November 17, 2018

Retirement housing message to Clive Betts MP’s Select Committee

By Michael Hollands

Clive Betts MP chairs the Communities Select Committee which is inquiring into leasehold issues

I am interested in Leasehold Retirement Complexes of which I have much experience in the way many unfortunate Pensioners are robbed of their valuable savings.

1 When purchasing new these retirement properties are always more expensive than the non retirement properties, manly because they are desperately needed by elderly who have to downsize. Upon resale they often reduce in value due to the unfair lease charges and conditions and maybe poor management.
When purchasing second hand, many purchasers are not given the necessary information by Estate Agents on Ground Rents, Exit Charges and the possibility of a very short lease term remaining. From my experience very few of the elderly leaseholders are aware of the latter.

2 Exit /Transfer charges should be banned, this was an OFT recommendation years ago.
No service is provided to warrant it.

3 Ground rent should be banned as it also a charge for no service whatsoever provided.

4 A management company attempted to incorrectly charge me with their own Estate Agent fees when I sold my flat via another Estate Agent. They also attempted to frighten me with a threatening letter from their Dept Collectors. This type of threatening should be stopped.

5 Complaints procedures of many Management Companies are evasive and useless.
Both ARMA and ARHM are absolutely no help as they are trade associations who support their members. Take the Peverel Price Fixing for example, where both these organisations accept the offenders as full members.

6 There has been no one out there who assists Leaseholders, whether is be these trade organisations, LEASE, Government Departments, Solicitors and the Legal Profession.

Apart of course from a handful of helpful MPs and the magnificent Leasehold Knowledge Partnership. There are far too many vested interests in the Leasehold industry.

Please do all you can to make it much fairer to leaseholders. Many of us elderly have been campaigning since the 2010 General Election and have become entirely disillusioned with the lack of progress.

Comments

  1. Michael:
    The purchasing new of these retirement properties are more expensive as they are charged for the Communal Areas – kitchen – Lift – Laundry – Lounge. Upon resale they reduce in value, which varies from area to area.
    When purchasing many leaseholders are not given the necessary information by both Solicitors and Estate Agents regarding Ground Rents and Exit Charges. I agree, many are unaware of what they purchase.

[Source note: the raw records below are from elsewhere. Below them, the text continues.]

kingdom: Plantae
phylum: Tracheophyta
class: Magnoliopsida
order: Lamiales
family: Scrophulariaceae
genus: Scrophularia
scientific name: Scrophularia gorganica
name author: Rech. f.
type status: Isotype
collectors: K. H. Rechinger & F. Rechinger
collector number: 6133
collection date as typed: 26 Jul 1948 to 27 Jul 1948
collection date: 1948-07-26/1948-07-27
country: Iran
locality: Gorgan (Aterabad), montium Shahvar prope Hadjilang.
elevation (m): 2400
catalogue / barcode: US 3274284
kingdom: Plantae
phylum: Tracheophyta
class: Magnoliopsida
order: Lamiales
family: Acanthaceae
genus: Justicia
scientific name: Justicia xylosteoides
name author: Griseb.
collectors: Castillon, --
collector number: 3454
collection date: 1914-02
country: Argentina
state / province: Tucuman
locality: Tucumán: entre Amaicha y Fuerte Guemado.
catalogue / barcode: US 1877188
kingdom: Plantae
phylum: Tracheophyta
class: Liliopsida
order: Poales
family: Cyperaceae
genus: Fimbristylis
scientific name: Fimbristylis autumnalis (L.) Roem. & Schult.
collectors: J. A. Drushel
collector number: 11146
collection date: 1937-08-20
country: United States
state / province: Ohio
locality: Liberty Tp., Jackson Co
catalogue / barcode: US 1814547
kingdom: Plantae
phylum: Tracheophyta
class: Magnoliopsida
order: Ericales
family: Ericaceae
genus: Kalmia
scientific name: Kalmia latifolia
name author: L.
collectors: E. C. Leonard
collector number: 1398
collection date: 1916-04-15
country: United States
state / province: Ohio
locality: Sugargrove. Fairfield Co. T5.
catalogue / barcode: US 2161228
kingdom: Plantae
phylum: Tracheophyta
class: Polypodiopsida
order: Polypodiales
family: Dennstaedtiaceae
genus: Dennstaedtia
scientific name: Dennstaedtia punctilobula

    My elderly relative paid circa £135k and now decided to move closer to family. In the past 5 years many of the 1 bed flats had sold for £75k – a loss of 44%. There is also an Exit Fee of 2%?

    Will this be charged on the original sale price or the resale price as 2% of £135k is £2,700 or 2% of £75k is £1,500. As with McCarthy & Stone developments, they sold the Freehold to Fairhold Estates who use Estates & Management (E&M) as agents and Firstport Retirement as Managing Agents. How unlucky is that?

  2. I agree – Apart of course the helpful MPs and Leasehold Knowledge Partnership (LKP). There are far too many vested interests in the Leasehold industry. Many of us elderly have been campaigning since 2008 have become entirely disillusioned with lack of progress.

    My friend attended a meeting at the Department of Justice on 06/09/2018 in his capacity as a Right to Manage (RTM) Company Director.

    He was invited by representatives of the Law Commission looking into reforms to current Leasehold legislation. Justin Bates was there which tells you everything.
    Information Notice to the Landlord is required once the RTM Company is set up in the usual way. This notice would request details such as:

    * scope of the buildings
    * service charges
    * list management contracts
    * list management functions

    The Law Commission were considering the following timeline.

    1. Landlord has 30 days to respond to the information notice .
    2. RTM Company has 30 days from the Landlords response to serve the claim notice for RTM
    3. landlord has 30 days from the date of the claim notice to serve a Counternotice
    4. If after 14 days from receipt of the Counternotice the parties have not agreed the allocation of management functions the RTM Company has to apply for a statutory-approved form of mediation
    5. If parties fail to reach agreement within 30 days of the mediation either party would have the right to apply to the Tribunal for a determination

    If Justin and his Landlord employers get this legalistic tosh into leasehold law it could deter many from going for RTM and may fall into the hands of dishonest greedy landlords.